▸ **Task objective**
Whenever a line carries the word "только", pull it out of the entries.

▸ **Given entries**
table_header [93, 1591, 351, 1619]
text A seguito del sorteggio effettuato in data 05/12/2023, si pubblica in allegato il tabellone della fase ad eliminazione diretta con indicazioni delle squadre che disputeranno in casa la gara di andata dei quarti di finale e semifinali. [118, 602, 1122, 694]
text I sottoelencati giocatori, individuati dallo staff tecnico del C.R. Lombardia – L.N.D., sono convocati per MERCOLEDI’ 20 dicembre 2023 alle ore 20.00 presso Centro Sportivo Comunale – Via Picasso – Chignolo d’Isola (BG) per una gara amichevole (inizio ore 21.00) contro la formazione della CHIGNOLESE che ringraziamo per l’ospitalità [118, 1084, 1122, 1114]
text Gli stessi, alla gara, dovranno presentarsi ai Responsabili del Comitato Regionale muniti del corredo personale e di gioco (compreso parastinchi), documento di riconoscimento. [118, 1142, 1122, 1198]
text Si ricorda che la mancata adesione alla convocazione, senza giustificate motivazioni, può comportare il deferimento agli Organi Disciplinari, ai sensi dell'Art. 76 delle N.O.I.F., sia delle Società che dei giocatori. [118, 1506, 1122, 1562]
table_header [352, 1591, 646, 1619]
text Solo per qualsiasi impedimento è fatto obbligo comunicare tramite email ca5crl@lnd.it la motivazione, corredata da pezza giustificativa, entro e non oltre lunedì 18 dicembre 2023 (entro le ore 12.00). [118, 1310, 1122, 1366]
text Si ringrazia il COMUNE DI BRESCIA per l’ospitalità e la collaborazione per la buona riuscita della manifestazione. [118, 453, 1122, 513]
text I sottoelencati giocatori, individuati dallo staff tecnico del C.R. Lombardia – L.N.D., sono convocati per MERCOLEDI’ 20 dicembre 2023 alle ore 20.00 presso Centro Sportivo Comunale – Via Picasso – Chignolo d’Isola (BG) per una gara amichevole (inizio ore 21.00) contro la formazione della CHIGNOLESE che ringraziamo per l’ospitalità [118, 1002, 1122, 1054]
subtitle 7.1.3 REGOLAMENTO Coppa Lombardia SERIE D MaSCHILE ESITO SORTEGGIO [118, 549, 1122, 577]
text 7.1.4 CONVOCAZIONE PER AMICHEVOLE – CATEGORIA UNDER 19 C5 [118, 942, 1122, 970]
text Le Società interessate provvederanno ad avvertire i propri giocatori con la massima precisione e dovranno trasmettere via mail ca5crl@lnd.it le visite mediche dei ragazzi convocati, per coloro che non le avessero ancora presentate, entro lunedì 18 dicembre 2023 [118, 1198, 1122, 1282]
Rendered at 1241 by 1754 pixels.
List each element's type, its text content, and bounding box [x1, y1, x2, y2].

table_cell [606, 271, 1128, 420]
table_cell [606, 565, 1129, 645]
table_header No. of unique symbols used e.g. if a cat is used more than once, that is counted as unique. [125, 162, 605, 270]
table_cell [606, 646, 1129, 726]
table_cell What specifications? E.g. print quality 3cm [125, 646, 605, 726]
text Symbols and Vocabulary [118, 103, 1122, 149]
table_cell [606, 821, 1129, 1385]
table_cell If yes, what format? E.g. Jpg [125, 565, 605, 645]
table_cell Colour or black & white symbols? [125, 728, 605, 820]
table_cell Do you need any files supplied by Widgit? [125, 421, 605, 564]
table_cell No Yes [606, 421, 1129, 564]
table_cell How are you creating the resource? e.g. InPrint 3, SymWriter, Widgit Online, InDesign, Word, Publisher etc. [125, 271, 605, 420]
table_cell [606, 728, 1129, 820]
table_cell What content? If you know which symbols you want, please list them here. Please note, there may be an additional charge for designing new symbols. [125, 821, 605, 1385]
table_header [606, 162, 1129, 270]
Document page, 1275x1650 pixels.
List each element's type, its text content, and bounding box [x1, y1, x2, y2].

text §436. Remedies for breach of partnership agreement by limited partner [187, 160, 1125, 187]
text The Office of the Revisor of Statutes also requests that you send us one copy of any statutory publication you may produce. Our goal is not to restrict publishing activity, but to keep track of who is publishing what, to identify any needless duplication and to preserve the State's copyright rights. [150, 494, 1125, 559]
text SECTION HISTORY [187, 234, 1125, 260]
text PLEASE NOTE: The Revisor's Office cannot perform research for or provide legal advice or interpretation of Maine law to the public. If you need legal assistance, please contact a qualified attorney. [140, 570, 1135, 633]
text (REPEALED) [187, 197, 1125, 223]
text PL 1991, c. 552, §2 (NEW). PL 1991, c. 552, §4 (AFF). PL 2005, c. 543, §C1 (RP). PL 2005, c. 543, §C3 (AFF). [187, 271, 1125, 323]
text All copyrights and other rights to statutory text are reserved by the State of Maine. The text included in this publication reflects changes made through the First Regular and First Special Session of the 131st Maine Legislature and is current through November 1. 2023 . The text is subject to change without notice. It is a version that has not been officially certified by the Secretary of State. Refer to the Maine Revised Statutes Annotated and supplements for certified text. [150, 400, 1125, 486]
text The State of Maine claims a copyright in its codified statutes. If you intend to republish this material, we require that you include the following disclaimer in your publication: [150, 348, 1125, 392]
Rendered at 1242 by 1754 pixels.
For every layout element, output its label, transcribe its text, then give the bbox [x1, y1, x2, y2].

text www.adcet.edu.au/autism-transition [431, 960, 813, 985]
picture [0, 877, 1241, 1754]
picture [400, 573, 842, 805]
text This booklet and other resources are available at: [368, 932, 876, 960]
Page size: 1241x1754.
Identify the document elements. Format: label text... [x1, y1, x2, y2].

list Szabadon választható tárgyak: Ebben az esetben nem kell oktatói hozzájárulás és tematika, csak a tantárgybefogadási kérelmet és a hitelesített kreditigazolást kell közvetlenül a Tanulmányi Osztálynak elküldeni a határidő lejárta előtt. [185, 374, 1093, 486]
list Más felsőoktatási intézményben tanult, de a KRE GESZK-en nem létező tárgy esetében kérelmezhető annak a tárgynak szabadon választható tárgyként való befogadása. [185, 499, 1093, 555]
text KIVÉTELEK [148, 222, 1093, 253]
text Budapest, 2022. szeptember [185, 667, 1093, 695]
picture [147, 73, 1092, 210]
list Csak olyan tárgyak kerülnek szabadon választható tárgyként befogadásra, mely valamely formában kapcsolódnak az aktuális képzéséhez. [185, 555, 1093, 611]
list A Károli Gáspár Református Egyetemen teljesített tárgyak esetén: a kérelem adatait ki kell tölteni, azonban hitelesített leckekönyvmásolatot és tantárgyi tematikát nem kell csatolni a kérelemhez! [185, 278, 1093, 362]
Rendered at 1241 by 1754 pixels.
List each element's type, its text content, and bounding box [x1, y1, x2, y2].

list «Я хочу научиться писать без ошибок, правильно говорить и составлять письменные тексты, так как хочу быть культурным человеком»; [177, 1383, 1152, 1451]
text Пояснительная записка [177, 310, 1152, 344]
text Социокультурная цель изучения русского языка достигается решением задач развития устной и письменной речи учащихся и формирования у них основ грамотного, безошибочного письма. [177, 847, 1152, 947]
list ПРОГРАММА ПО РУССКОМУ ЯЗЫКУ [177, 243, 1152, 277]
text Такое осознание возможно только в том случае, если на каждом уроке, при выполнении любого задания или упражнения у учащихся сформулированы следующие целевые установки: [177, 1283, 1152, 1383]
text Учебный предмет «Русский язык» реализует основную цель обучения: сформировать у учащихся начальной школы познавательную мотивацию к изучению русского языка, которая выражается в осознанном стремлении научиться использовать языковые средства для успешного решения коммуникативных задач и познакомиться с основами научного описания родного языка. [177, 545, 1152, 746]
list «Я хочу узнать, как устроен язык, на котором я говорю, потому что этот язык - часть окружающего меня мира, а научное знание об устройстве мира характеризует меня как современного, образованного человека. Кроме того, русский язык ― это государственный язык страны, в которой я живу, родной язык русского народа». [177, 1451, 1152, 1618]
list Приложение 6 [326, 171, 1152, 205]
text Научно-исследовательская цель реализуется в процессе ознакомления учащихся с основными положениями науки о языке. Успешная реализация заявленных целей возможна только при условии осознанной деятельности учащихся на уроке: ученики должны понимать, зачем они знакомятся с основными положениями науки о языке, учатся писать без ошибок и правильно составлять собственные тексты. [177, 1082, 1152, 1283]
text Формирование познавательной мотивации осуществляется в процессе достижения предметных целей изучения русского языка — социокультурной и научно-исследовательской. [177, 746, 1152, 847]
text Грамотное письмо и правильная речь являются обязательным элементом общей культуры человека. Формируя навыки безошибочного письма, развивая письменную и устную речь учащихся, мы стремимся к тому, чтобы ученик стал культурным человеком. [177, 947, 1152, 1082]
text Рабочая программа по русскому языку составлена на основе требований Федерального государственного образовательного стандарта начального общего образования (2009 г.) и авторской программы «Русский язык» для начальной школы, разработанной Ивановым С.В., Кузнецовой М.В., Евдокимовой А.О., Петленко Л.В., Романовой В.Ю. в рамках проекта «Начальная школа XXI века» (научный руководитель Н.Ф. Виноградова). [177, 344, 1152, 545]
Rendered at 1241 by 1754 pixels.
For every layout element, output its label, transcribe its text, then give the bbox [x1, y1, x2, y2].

▸ **Solved problem**
text Такое осознание возможно только в том случае, если на каждом уроке, при выполнении любого задания или упражнения у учащихся сформулированы следующие целевые установки: [177, 1283, 1152, 1383]
text Научно-исследовательская цель реализуется в процессе ознакомления учащихся с основными положениями науки о языке. Успешная реализация заявленных целей возможна только при условии осознанной деятельности учащихся на уроке: ученики должны понимать, зачем они знакомятся с основными положениями науки о языке, учатся писать без ошибок и правильно составлять собственные тексты. [177, 1082, 1152, 1283]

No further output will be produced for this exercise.